━━━━━ Verilen Metin ━━━━━
180 saniye nefes tutma 45 saniye dinlenme
180 saniye nefes tutma 90 saniye dinlenme
180 saniye nefes tutma 135 saniye dinlenme
180 saniye nefes tutma 180 saniye dinlenme

Bu seviyenin ikinci çalışması olarak bu defa nefes tutma surelerini her seferinde kırk beş saniye düşürürken, dinlenme surelerini doksan saniye olarak sabit tutacağız.

180 saniye nefes tutma 90 saniye dinlenme
135 saniye nefes tutma 90 saniye dinlenme
90 saniye nefes tutma 90 saniye dinlenme
45 saniye nefes tutma 90 saniye dinlenme
Onuncu seviye
Çalışmanın onuncu seviyesinde nefes tutma süreleri yüz seksen saniye sabit olarak tutulurken dinlenme süreleri her seferinde kırk beş saniye azaltılmalıdır. Çalışma gün içinde en az üç ayrı zamanda tekrarlanmalıdır. ( Örn. Sabah-öğle-akşam)

180 saniye nefes tutma 180 saniye dinlenme,
180 saniye nefes tutma 135 saniye dinlenme,
180 saniye nefes tutma 90 saniye dinlenme,
180 saniye nefes tutma 45 saniye dinlenme,

Bu seviyenin ikinci çalışması olarak bu defa nefes tutma surelerini her seferinde kırk beş saniye artırırken dinlenme surelerini doksan saniye olarak sabit tutacağız.

45 saniye nefes tutma 90 saniye dinlenme
90 saniye nefes tutma 90 saniye dinlenme
135 saniye nefes tutma 90 saniye dinlenme
180 saniye nefes tutma 90 saniye dinlenme
Hazırlanmış programlardaki nefes tutma ve dinlenme süreleri görecelidir. Fizik kondisyonunuz, yaşınız ve deneyim bilginize bağlı olarak bu süreleri aşma zamanınız değişebilir. Bir seviye kolayca uygulanır hale gelmeden bir sonraki seviyeye geçilmemesi gerekir. Nefes tutma çalışmaları yaptığınız her zaman çalışma sonrasında mutlaka bir süre ateş nefesi ( hızlı solunum ) çalışmaları yaparak asit ve baz dengenizi korumanızı öneririm.

Lastik Germe tekniği

Tüfek kurma işlemi sanıldığının aksine güçlü kol kasları gerektirmediği gibi oldukça da kolaydır.
━━━━━ Listelenen Kayıtlar ━━━━━
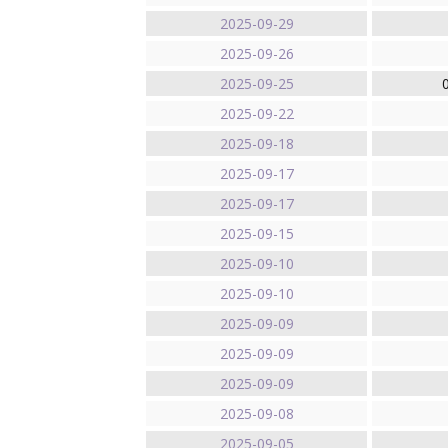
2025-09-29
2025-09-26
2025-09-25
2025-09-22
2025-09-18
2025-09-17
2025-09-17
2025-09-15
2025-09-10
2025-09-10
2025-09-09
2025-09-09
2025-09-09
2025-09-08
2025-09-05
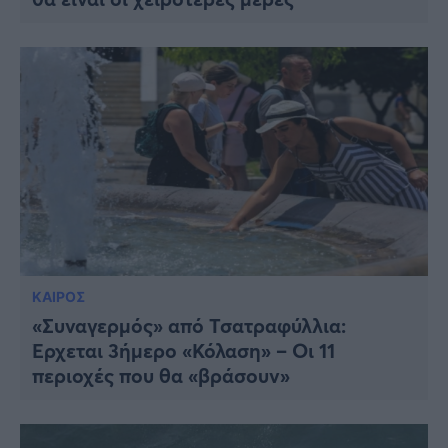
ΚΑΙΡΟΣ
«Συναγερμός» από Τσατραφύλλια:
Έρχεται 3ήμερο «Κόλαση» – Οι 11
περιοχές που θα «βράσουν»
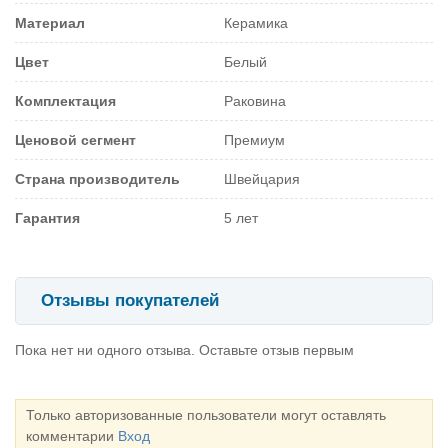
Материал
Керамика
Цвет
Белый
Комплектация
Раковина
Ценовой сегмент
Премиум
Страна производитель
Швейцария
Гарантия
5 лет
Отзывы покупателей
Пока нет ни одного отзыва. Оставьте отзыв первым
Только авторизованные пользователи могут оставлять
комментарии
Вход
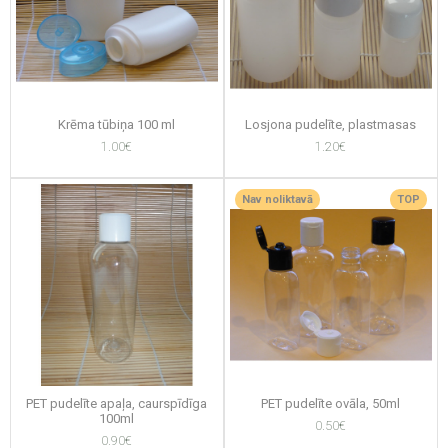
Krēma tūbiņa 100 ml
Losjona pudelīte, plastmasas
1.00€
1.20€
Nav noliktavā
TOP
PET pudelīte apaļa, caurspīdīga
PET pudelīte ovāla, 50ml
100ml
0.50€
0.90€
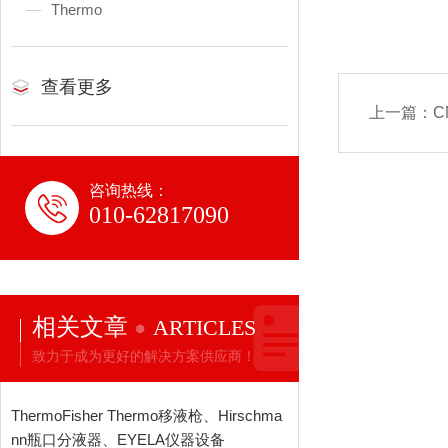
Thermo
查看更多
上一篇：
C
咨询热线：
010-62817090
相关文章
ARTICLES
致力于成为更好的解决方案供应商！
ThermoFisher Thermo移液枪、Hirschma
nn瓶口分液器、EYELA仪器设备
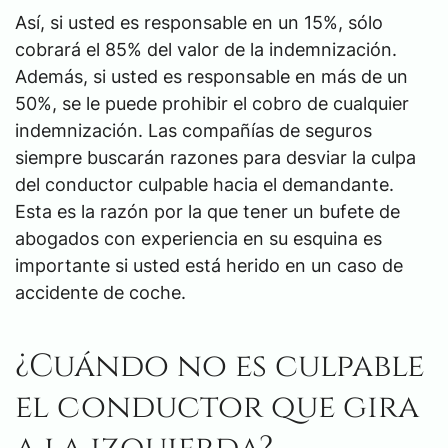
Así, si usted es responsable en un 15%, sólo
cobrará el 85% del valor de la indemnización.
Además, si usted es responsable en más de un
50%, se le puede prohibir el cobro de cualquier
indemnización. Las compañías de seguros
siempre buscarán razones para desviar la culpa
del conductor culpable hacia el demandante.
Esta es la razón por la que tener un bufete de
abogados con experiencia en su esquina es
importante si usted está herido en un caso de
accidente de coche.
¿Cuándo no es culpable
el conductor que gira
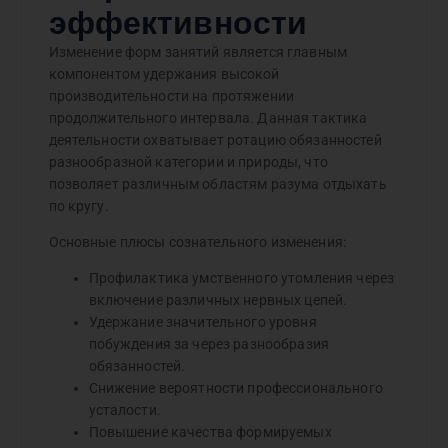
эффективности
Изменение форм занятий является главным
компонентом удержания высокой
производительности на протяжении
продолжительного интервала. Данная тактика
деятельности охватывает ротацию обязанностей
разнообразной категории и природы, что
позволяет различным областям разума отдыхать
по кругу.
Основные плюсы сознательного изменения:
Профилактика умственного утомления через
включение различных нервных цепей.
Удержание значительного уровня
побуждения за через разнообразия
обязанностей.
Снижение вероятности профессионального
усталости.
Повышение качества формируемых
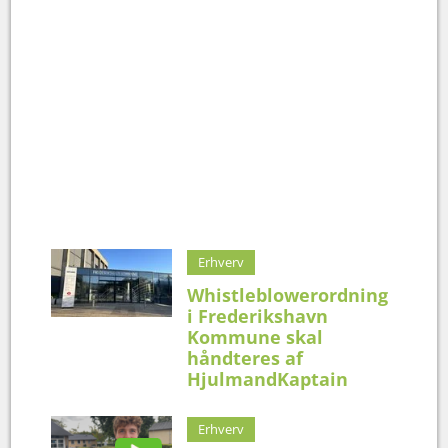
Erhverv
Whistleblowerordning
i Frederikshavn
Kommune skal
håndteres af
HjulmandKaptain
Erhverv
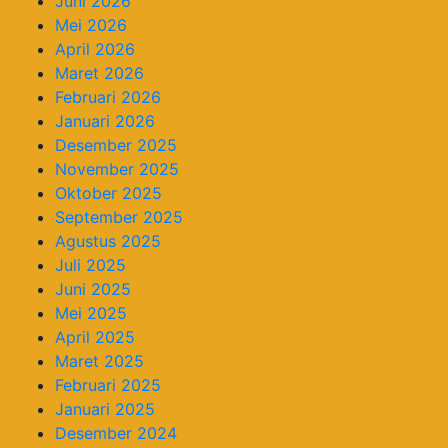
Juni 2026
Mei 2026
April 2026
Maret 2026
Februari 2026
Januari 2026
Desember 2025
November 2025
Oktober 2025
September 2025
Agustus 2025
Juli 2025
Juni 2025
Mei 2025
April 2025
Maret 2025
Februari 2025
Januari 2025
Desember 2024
━━━━━
### [Görev Maddesi A]
Nefes tutma çalışmaları hakkındaki metne göre aşağıdaki soruları yanıtlayın.
(i) Onuncu seviyedeki çalışma gün içinde en az kaç ayrı zamanda tekrarlanmalıdır?
(ii) Nefes tutma çalışmalarının ardından hangi çalışmaların yapılması öneriliyor?
(iii) Tüfek kurma işlemi için kol kasları konusunda ne söyleniyor?
### [Görev Maddesi B]
Kayıtlardaki satırları, "Krēma tūbiņa 100 ml" ifadesini içeren satırdan başlayıp "nn瓶口分液器、EYELA仪器设备" ifadesini içeren satırla bitirerek aynen yeniden yazın ve resimleri yanıta almayın.

### [Alıştırma Yanıtı A]
(i) En az üç ayrı zamanda (örneğin sabah, öğle ve akşam).
(ii) Asit ve baz dengesini korumak için bir süre ateş nefesi (hızlı solunum) çalışmaları.
(iii) Sanıldığının aksine güçlü kol kasları gerektirmiyor.

### [Alıştırma Yanıtı B]
Krēma tūbiņa 100 ml
Losjona pudelīte, plastmasas
1.00€
1.20€
Nav noliktavā
TOP
PET pudelīte apaļa, caurspīdīga
PET pudelīte ovāla, 50ml
100ml
0.50€
0.90€
Thermo
查看更多
上一篇：
C
咨询热线：
010-62817090
相关文章
ARTICLES
致力于成为更好的解决方案供应商！
ThermoFisher Thermo移液枪、Hirschma
nn瓶口分液器、EYELA仪器设备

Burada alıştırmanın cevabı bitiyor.